His storyline is a Russian folk tale about an evil sorcerer who is defeated by a courageous young prince with the help of the Firebird -- a wondrous flying creature with magical powers. All of the music is worth hearing it. However, Stravinsky's suite, which is somewhat condensed and concise, gives us highlights of some of the best moments in this 1910 ballet.
Stravinsky had studied with Nikolai Rimsky-Korsakoff (1844-1908) and he had learned so much from the older composer, particularly when it came to orchestration. This is very colorful and wonderful music.
We were given an exceptional performance by Constantine and the Philharmonic, particularly in the exciting Infernal Dance of Katschei (the evil sorcerer) and the finale itself. Stravinsky captures quite a contrast of the emotions and themes of the story that inspired the ballet, presented by Sergei Diaghilev (1872-1929) and his celebrated Ballets Russes in Paris. The Philharmonic gave us the best of "The Firebird" and it was very exciting and enjoyable.
In the second half of the concert, Constantine and the Philharmonic presented one of Tchaikovsky's beloved works, his only violin concerto (which is in D major). It was composed in 1878 and it was conceived with great feeling and understanding, particularly of the violin.

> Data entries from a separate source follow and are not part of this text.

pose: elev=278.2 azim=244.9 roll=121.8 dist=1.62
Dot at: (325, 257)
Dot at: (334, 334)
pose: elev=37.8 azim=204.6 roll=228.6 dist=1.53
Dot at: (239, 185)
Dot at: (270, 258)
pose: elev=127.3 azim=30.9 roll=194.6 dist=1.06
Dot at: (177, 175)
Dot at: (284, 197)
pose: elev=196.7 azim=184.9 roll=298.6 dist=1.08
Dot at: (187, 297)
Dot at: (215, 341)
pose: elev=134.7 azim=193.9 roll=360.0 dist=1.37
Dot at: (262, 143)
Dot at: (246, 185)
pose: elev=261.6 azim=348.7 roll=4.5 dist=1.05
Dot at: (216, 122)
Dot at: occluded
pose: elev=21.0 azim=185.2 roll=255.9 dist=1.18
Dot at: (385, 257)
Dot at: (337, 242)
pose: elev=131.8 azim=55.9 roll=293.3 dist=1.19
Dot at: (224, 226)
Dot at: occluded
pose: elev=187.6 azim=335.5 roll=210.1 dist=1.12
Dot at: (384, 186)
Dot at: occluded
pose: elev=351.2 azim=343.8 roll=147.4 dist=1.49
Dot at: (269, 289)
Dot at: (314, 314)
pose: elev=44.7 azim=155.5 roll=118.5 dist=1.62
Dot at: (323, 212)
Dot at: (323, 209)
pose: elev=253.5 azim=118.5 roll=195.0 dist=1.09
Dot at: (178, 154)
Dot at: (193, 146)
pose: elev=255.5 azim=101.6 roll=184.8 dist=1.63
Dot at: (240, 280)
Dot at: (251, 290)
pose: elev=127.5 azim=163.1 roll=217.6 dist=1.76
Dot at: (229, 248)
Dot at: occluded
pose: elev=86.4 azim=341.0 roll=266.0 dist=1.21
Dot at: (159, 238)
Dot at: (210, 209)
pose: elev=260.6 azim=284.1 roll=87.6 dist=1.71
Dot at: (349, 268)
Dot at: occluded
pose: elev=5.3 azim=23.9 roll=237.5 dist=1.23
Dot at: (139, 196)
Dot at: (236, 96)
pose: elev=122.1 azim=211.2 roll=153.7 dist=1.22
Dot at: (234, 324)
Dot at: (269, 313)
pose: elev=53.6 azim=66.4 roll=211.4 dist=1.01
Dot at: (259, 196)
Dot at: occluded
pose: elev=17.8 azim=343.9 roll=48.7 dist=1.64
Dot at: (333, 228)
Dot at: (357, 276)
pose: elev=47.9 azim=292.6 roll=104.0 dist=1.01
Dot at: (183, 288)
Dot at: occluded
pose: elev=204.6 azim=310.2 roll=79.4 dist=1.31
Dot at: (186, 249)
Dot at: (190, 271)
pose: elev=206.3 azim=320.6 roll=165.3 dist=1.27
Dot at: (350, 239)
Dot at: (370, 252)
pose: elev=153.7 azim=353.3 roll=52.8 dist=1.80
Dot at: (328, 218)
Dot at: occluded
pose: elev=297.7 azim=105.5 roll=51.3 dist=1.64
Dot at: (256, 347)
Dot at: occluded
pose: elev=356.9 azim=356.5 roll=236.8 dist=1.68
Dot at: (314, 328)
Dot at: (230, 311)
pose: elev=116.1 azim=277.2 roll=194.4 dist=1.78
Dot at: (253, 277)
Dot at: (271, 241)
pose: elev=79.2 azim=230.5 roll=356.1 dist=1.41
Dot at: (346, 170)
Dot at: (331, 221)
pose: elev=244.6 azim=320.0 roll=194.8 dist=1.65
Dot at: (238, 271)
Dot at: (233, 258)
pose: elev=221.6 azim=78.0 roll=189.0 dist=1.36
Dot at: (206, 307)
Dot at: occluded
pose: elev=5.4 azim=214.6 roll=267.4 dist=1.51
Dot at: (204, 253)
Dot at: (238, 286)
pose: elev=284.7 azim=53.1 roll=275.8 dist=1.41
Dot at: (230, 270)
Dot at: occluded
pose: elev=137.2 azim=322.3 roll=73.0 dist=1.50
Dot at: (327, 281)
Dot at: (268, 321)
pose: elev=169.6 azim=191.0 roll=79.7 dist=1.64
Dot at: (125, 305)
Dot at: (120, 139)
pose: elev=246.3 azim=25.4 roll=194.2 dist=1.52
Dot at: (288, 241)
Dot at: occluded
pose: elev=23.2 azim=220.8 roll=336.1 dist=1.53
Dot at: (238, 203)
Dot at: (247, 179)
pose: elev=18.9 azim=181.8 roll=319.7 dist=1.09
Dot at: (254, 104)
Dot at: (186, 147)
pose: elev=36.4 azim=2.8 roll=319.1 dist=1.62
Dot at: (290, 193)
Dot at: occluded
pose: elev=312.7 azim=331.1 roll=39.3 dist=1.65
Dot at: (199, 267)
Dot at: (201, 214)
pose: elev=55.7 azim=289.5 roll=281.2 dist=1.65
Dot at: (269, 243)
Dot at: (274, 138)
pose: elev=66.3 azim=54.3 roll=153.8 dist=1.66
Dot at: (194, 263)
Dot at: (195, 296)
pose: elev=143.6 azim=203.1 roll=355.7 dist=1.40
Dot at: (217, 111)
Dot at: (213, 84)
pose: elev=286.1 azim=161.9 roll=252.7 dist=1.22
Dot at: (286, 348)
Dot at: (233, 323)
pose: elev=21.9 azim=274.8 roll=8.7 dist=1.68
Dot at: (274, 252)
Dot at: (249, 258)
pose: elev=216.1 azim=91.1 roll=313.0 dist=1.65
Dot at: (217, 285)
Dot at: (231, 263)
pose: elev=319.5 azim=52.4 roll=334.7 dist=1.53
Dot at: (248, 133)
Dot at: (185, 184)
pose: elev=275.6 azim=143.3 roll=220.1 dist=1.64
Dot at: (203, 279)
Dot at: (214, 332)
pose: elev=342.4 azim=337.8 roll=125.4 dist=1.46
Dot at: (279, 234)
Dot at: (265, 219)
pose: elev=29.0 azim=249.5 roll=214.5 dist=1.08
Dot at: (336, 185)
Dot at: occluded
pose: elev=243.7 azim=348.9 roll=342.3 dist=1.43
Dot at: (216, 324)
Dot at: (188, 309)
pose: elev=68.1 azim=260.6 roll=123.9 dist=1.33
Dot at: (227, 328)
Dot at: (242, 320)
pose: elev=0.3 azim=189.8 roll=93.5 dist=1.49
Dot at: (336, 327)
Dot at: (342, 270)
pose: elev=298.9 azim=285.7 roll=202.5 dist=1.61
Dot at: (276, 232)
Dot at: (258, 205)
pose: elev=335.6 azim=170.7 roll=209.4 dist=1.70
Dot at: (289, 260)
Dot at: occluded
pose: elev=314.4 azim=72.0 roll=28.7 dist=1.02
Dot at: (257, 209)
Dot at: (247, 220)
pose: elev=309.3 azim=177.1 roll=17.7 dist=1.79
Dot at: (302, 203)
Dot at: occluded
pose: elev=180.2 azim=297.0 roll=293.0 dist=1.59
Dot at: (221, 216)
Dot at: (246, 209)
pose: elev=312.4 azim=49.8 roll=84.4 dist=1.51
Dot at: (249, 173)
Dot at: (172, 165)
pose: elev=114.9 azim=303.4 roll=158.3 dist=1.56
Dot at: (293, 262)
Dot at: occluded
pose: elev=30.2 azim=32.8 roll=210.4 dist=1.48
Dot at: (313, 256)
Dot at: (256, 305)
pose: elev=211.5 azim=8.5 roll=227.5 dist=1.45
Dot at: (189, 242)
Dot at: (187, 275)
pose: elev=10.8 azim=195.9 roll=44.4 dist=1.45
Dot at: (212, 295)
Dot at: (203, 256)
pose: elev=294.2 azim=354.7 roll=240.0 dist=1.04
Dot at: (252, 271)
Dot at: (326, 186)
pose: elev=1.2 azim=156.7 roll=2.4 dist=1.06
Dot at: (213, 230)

Little wonder that Tchaikovsky's violin concerto is one of the major violin concertos in the standard repertoire.
As with Tchaikovsky's first piano concerto, there are intense passages in the first movement that are without the violin and that set the shifting moods of the music. The violin often responds to what the orchestra has played. There are also substantial portions where there is a true "dialogue" between the soloist and orchestra. The first movement is, for the most part, quite intense and dramatic. The second movement is slow and lyrical, with greater sensitivity; it leads immediately to the third movement, which is generally animated and agitated and has slower and more serene moments.
Our soloist in Tchaikovsky's violin concerto was the young Taiwanese-American virtuoso Paul Huang (born 1990). He studied at Julliard in New York City and has already had a very distinguished and successful career.
He played a Guarnerius violin from the 1670s (loaned to him) and the use of this very fine instrument was a major factor in the sweetness in his playing. He has much in common with Jascha Heifetz, who was also known for this concerto and who played with a unique sweetness that contrasted with some dazzling playing as well.
Huang played with great feeling and emotion. He effectively captured the intensity of this concerto. It was a "dream performance" that really moved those who heard his playing. He sometimes closed his eyes, as if to better appreciate Tchaikovsky's singing qualities in the violin.
Yes, Huang ensured that the violin really sang in this music. He is very expressive and conveys moments of joy as well as deep feeling. Little wonder that the audience, prompted by the orchestra, gave Huang a tremendous standing ovation that led to rhythmic applause, the traditional European insistence on an encored.
Huang didn't identify his solo encore, but it was a piece that included both sweetness and showmanship.